=== Reading passage ===
______________________________

Although Eva's great professional and personal interest is the topic of the functioning of public administration, she herself ironically leads a rather "anti-system" way of life with her family. They bought three and a half hectares of meadow outside the city, where they moved to from Prague. "The idea to move to the meadow was originally born because we wanted to offer our two sons another alternative to the consumerist life in Prague, where a child normally gets a tablet in the first grade. For myself, it is a form of compensation. I have a history in business consulting, IT consulting, where I got a taste of the consumerist way of life that forces people to earn and then spend a lot of money, which in most cases, due to the workload, they don't manage to do anyway. That's why I started thinking more intensively about how to reduce my cost of living" she explains.

Building digital responsibility

Experts in social networks and modern technologies are very often staunch opponents of them in their personal lives and have strict rules for their use in their families. This can be seen, for example, in the popular Netflix documentary The Social Dilemma. As CEO of a major digital platform, how does Eva think about these things? "We try to offer alternatives to children rather than telling them what's allowed and what's not. They're in first and second grade, they don't own an iPad, they don't own a phone, we don't have a TV at home. We're not strictly closed to technology, rather we try to discuss these things with them. It's important to put the responsibility on them. If we agree to play for an hour, they set their own alarm. It's not like an app is going to sort it out for them" she says. She sees delegating personal responsibility to apps as a general problem. "If I feel too attracted to a piece of technology, I try to mentally work with it internally, figure out why that is, etc. I feel that if I hand over that responsibility to an app, I'm actually making it terribly easy for myself. Plus, even when I've tried to set it up sometimes, I've always gotten around it somehow" she says. "Technology in general is a kind of compensating sense of security for people. It's easy to understand, simple and comfortable to trust them with your decision-making. But we should constantly be aware of what information is being transmitted to us and decide how to deal with it. The final decision-making process must originate within us and not from the outside. We sometimes apply technology head on, but the world is much more colourfuls" she says.

______________________________

=== What you have to do ===
According to the profile of Eva, how much land did her family buy outside the city? The entries that follow have no connection to the text above.

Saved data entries

______________________________

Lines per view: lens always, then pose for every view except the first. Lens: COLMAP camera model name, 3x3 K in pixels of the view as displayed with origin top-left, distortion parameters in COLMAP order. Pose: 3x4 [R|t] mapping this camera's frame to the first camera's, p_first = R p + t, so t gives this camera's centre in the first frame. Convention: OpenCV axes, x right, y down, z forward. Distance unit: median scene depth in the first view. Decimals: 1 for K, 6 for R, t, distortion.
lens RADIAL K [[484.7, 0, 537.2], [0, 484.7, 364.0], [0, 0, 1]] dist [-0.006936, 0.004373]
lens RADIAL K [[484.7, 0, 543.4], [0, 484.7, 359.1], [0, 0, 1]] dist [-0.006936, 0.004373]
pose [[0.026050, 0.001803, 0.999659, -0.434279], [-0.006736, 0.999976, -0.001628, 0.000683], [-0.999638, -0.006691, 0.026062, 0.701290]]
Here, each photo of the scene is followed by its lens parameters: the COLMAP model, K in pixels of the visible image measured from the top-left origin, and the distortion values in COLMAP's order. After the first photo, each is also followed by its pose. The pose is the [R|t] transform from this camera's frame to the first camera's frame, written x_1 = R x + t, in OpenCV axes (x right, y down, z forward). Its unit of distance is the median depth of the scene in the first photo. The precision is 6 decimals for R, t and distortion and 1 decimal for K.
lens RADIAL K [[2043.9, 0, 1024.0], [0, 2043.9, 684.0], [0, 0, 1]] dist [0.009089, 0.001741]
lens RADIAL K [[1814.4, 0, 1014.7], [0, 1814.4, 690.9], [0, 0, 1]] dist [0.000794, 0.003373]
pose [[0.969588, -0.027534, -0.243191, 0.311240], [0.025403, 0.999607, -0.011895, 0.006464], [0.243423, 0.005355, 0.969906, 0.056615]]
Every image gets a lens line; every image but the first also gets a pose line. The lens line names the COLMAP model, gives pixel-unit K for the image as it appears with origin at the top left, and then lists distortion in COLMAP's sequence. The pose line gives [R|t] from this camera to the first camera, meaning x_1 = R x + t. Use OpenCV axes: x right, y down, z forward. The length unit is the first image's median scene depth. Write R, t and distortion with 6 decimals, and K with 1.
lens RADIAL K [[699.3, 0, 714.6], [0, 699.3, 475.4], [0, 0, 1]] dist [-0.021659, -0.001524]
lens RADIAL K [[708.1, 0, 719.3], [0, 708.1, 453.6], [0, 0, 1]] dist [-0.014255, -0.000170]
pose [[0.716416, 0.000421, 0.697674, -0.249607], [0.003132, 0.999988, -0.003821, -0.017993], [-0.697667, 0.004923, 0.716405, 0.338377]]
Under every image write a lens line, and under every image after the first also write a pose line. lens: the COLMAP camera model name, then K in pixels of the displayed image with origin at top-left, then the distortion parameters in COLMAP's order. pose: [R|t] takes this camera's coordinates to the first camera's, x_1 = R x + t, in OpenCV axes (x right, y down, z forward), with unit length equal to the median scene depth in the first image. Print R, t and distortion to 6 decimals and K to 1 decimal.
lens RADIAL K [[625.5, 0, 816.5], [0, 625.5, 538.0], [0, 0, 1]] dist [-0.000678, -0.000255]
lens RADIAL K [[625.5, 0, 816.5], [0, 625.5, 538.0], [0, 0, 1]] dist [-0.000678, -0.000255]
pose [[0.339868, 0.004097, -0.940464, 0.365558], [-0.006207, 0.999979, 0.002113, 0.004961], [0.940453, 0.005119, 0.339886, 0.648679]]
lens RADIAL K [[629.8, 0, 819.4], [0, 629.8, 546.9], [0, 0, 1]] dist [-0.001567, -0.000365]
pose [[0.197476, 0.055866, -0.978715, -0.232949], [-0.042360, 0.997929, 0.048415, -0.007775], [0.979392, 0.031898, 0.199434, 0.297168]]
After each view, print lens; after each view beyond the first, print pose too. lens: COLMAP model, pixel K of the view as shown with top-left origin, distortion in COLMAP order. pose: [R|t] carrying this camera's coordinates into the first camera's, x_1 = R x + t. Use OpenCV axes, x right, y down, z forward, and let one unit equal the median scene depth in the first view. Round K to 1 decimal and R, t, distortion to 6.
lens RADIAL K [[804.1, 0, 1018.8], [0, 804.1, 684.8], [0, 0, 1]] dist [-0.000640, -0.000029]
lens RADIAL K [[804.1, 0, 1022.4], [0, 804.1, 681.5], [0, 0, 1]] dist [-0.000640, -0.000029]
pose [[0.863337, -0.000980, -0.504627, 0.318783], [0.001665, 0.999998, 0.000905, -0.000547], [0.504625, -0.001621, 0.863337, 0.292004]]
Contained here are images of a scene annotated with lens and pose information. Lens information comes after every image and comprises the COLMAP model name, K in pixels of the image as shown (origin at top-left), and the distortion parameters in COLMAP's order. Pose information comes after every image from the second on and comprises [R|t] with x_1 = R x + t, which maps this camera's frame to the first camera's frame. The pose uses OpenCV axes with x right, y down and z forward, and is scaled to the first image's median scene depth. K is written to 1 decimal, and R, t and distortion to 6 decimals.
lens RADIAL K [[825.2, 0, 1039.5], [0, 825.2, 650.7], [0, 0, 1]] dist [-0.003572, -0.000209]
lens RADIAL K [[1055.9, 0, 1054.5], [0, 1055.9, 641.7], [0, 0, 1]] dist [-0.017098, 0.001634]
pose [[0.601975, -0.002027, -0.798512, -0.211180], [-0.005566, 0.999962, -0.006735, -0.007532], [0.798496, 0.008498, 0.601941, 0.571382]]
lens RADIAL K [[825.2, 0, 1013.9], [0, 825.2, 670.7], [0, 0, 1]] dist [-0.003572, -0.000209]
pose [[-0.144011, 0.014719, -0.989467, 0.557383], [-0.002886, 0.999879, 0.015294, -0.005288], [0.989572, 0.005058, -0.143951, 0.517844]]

______________________________

=== Solution to the problem ===
Three and a half hectares of meadow.